Some quarters believe that India is taking a gamble in trying to “force” the concession out of major producers, Malaysia and Indonesia, to export more CPO instead of processed palm oil to support India's refining industry.
The move is also seen as a prelude to Indonesia's decision in October last year to significantly reduce its export duty on processed palm oil products to encourage the consumption of its CPO for the development of its own refining operations.
According to Oil World, India last year imported 6.74 million tonnes of palm oil, of which about 75% or 5.01 million tonnes were imported from Indonesia and about 25% or 1.68 million tonnes from Malaysia.
It is important to note that there was a sudden increase of Malaysian export of palm oil into India by about 41% last year from 1.19 million tonnes in 2010.

Workers unload oil palm fruits at a mill in North Sumatra. Indonesia’s palm oil export
dropped from 5.44 million tonnes in 2010 to 5.01 million tonnes in 2011 mainly because
Malaysia is exporting more CPO under its CPO duty-free quota. — Reuters
For the same period, Indonesia's palm oil export dropped from 5.44 million tonnes in 2010 to 5.01 million tonnes in 2011. The switch is mainly because Malaysia is exporting more CPO under its CPO duty-free quota.
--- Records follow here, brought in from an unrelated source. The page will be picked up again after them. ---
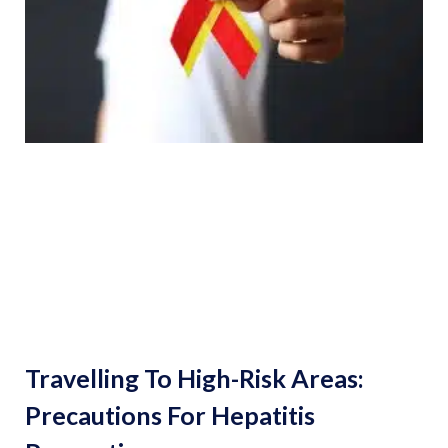
Travelling To High-Risk Areas:
Precautions For Hepatitis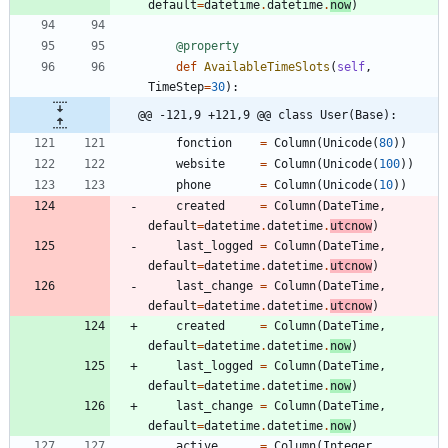
default
=
datetime
.
datetime
.
now
)
@property
def
AvailableTimeSlots
(
self
,
TimeStep
=
30
)
:
@@ -121,9 +121,9 @@ class User(Base):
fonction
=
Column
(
Unicode
(
80
)
)
website
=
Column
(
Unicode
(
100
)
)
phone
=
Column
(
Unicode
(
10
)
)
created
=
Column
(
DateTime
,
default
=
datetime
.
datetime
.
utcnow
)
last_logged
=
Column
(
DateTime
,
default
=
datetime
.
datetime
.
utcnow
)
last_change
=
Column
(
DateTime
,
default
=
datetime
.
datetime
.
utcnow
)
created
=
Column
(
DateTime
,
default
=
datetime
.
datetime
.
now
)
last_logged
=
Column
(
DateTime
,
default
=
datetime
.
datetime
.
now
)
last_change
=
Column
(
DateTime
,
default
=
datetime
.
datetime
.
now
)
active
=
Column
(
Integer
,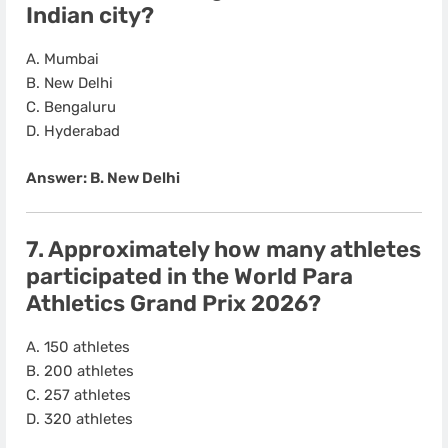
Indian city?
A. Mumbai
B. New Delhi
C. Bengaluru
D. Hyderabad
Answer: B. New Delhi
7. Approximately how many athletes
participated in the
World Para
Athletics Grand Prix 2026
?
A. 150 athletes
B. 200 athletes
C. 257 athletes
D. 320 athletes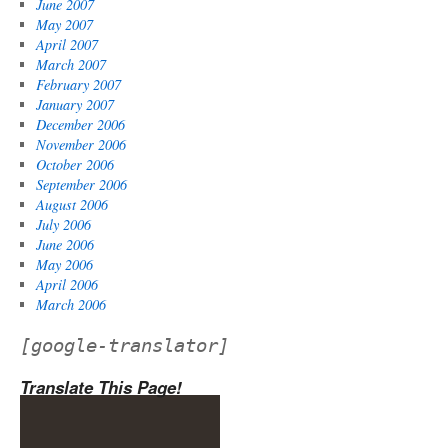
June 2007
May 2007
April 2007
March 2007
February 2007
January 2007
December 2006
November 2006
October 2006
September 2006
August 2006
July 2006
June 2006
May 2006
April 2006
March 2006
[google-translator]
Translate This Page!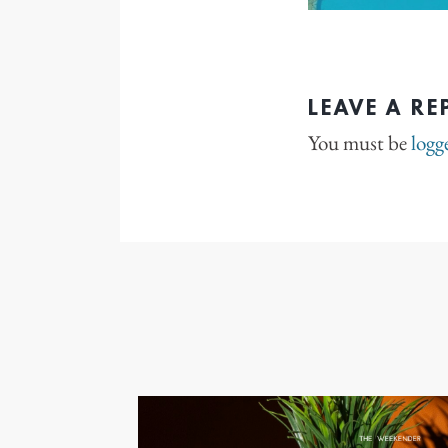
LEAVE A RE
You must be
logg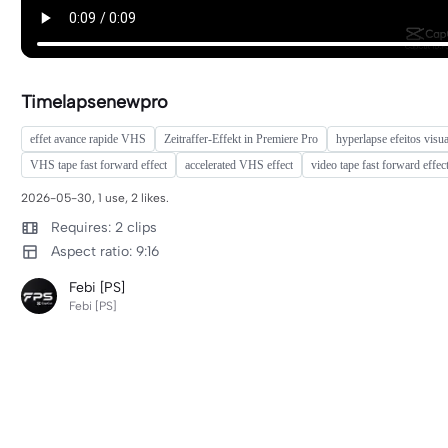
Timelapsenewpro
effet avance rapide VHS
Zeitraffer-Effekt in Premiere Pro
hyperlapse efeitos visua
VHS tape fast forward effect
accelerated VHS effect
video tape fast forward effec
2026-05-30, 1 use, 2 likes.
Requires: 2 clips
Aspect ratio: 9:16
Febi [PS]
Febi [PS]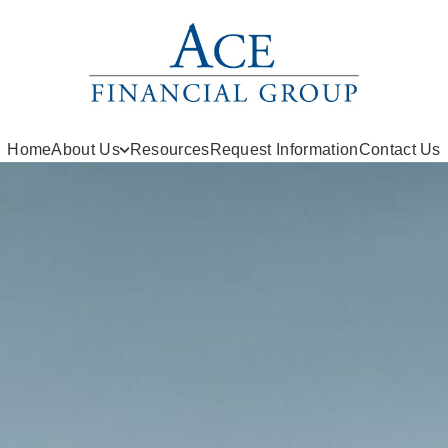
Home
About Us
Resources
Request Information
Contact Us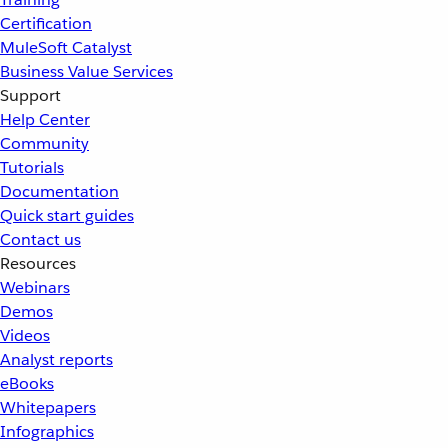
Certification
MuleSoft Catalyst
Business Value Services
Support
Help Center
Community
Tutorials
Documentation
Quick start guides
Contact us
Resources
Webinars
Demos
Videos
Analyst reports
eBooks
Whitepapers
Infographics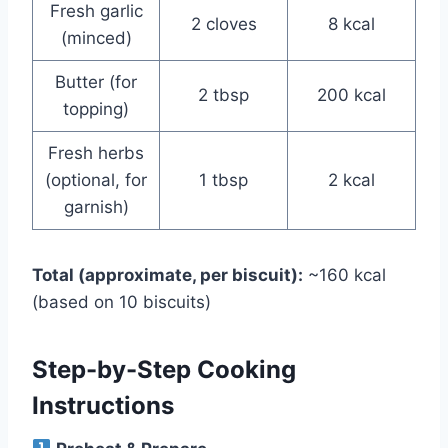
Fresh garlic
2 cloves
8 kcal
(minced)
Butter (for
2 tbsp
200 kcal
topping)
Fresh herbs
(optional, for
1 tbsp
2 kcal
garnish)
Total (approximate, per biscuit):
~160 kcal
(based on 10 biscuits)
Step-by-Step Cooking
Instructions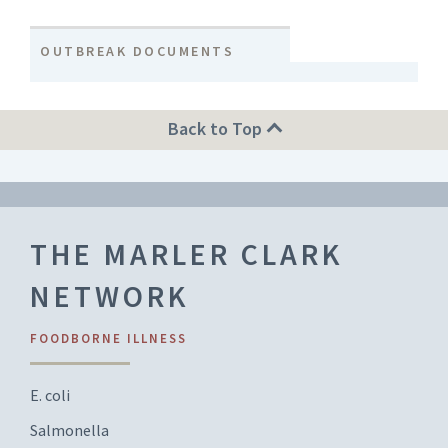
OUTBREAK DOCUMENTS
Back to Top
THE MARLER CLARK
NETWORK
FOODBORNE ILLNESS
E. coli
Salmonella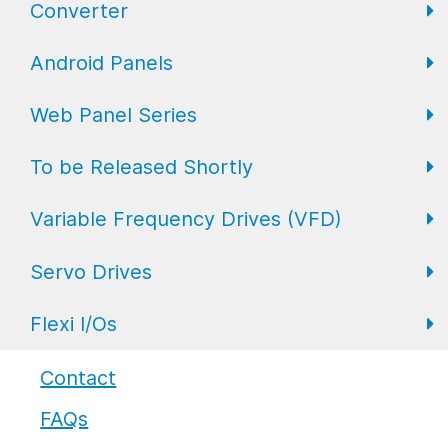
Converter
FL Expansion I/O
Field I/O Series: Digital
Gateway
Android Panels
Converters
Web Panel Series
Repeaters
AP6 Series
To be Released Shortly
WP6 Plus
Variable Frequency Drives (VFD)
WP2 Lite
HMI
Servo Drives
WP7
HMI with I/O
VFD Drives
Flexi I/Os
PLC
Servo Drives
Industrial Monitors
Flexi I/O Series: Adapter
Contact
FAQs
Flexi I/O Series: Module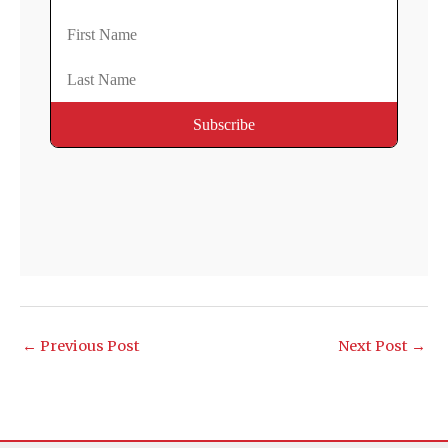
←
Previous Post
Next Post
→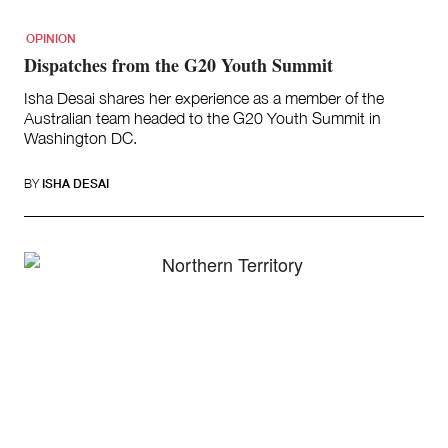
OPINION
Dispatches from the G20 Youth Summit
Isha Desai shares her experience as a member of the
Australian team headed to the G20 Youth Summit in
Washington DC.
BY
ISHA DESAI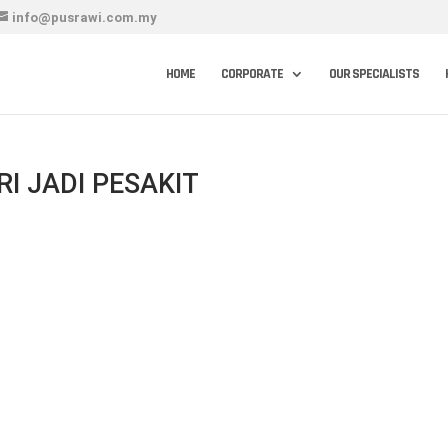
info@pusrawi.com.my
HOME
CORPORATE
OUR SPECIALISTS
I JADI PESAKIT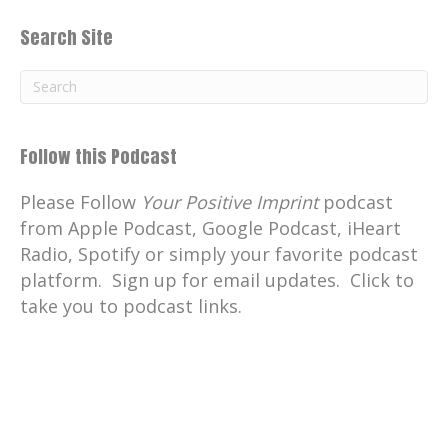
Search Site
Follow this Podcast
Please Follow
Your Positive Imprint
podcast
from Apple Podcast, Google Podcast, iHeart
Radio, Spotify or simply your favorite podcast
platform. Sign up for email updates. Click to
take you to podcast links.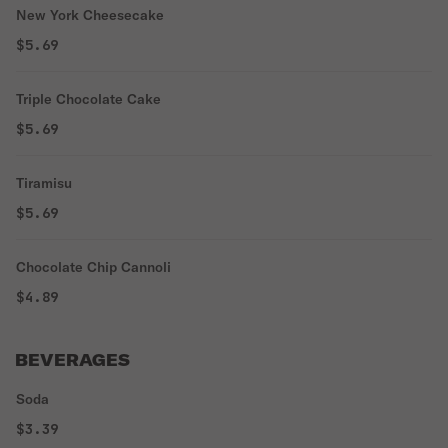
New York Cheesecake
$5.69
Triple Chocolate Cake
$5.69
Tiramisu
$5.69
Chocolate Chip Cannoli
$4.89
BEVERAGES
Soda
$3.39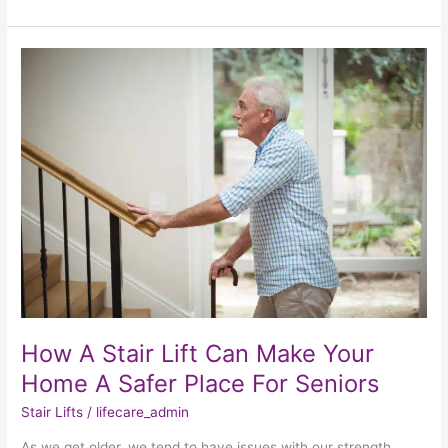
How
A
Stair
Lift
Can
Make
Your
Home
A
Safer
Place
For
Seniors
How A Stair Lift Can Make Your
Home A Safer Place For Seniors
Stair Lifts
/
lifecare_admin
As we get older, we tend to have issues with our strength,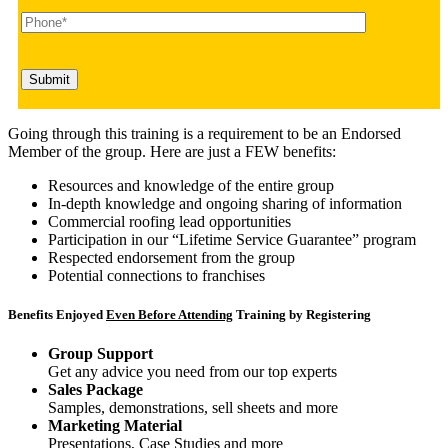
Going through this training is a requirement to be an Endorsed
Member of the group. Here are just a FEW benefits:
Resources and knowledge of the entire group
In-depth knowledge and ongoing sharing of information
Commercial roofing lead opportunities
Participation in our “Lifetime Service Guarantee” program
Respected endorsement from the group
Potential connections to franchises
Benefits Enjoyed
Even Before Attending
Training by Registering
Group Support
Get any advice you need from our top experts
Sales Package
Samples, demonstrations, sell sheets and more
Marketing Material
Presentations, Case Studies and more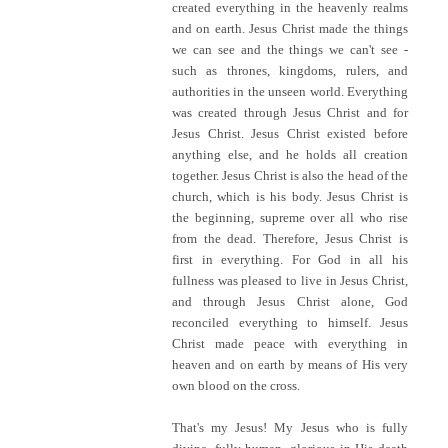
created everything in the heavenly realms
and on earth. Jesus Christ made the things
we can see and the things we can't see -
such as thrones, kingdoms, rulers, and
authorities in the unseen world. Everything
was created through Jesus Christ and for
Jesus Christ. Jesus Christ existed before
anything else, and he holds all creation
together. Jesus Christ is also the head of the
church, which is his body. Jesus Christ is
the beginning, supreme over all who rise
from the dead. Therefore, Jesus Christ is
first in everything. For God in all his
fullness was pleased to live in Jesus Christ,
and through Jesus Christ alone, God
reconciled everything to himself. Jesus
Christ made peace with everything in
heaven and on earth by means of His very
own blood on the cross.
That's my Jesus! My Jesus who is fully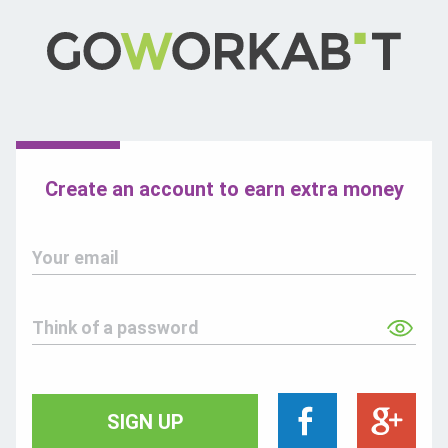
Create an account to earn extra money
Your email
Think of a password
SIGN UP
Palm Oil Refiners Association (Poram) president Mohammad Jaaffar Ahmad told StarBiz that the increase in India's tax on processed palm oil, mainly RBD (refined, bleached and deodorised) palm olein, would mean that it would be more expensive to import palm olein from Indonesia.
It also means that palm olein from any origin, including Malaysia, will have to pay higher import tax into India.
Theoretically, to get access to Indian market, Jaaffar said, it would be preferable for Indonesia or Malaysia to sell cheaper CPO compared with the more expensive palm olein due to the higher import tax imposed by India.
Apparently, there is also no real advantage for Malaysian palm olein because under the new Indonesian export duty structure, Indonesia produces palm olein at US$50 to US$60 per tonne “cheaper” than Malaysia.
“Indonesia still has an upper hand in the pricing of palm olein and can dictate the market by offering a discount up to US$50 per tonne if it wanted to corner and/or maintain the Indian market,” he said.
For that kind of discount, Jaaffar said there was no way for any refiners in Malaysia to compete when they were already in negative refining margin domestically since early this year.
So, will Indonesia or Malaysia take the extra mile to supply more CPO to India under its new import tax regime?
Apparently, some opined that Indonesia will not likely supply or sell more CPO to India this year as the country has enough refining capacity to process palm oil by itself.
In addition, it will contradict Indonesia's current policy to promote further downstream activities such as to encourage the development of refining operations.
Jaaffar concurred that it would send out a wrong signal to both local and foreign investors, including some Malaysian companies, that have and will invest in refining projects in Indonesia.
It was reported that by 2020 or earlier, there will be about 43 million tonnes refining capacity, almost double from 24 milion tonnes currently in place. This is all the more reason to safely keep the CPO source in Indonesia.
As for Malaysia, many expect it will not continue with the CPO duty-free export quota to help India's refining mills.
“In fact, it will be a crime for the country to do that at the expense of our own refining industry,” said Jaaffar.
Malaysia's palm oil refining industry has excess capacity and strong justification to keep its CPO for the local downstream industries.
“The country cannot afford to move backwards to become a CPO exporter,” he said, adding that Malaysia should move forward for industrialisation.
Last year, Malaysia exported 3.74 million tonnes duty-free CPO and forwent a tax collection of RM2.45bil, Poram claimed.
The worst part is that for every tonne of CPO exported, it will mean loss of market potential for a tonne of processed palm oil.
Many quarters, especially Poram, are now demanding for the “subsidised export duty on CPO” to be discontinued, especially with Indonesian export duty structure on palm oil well in place.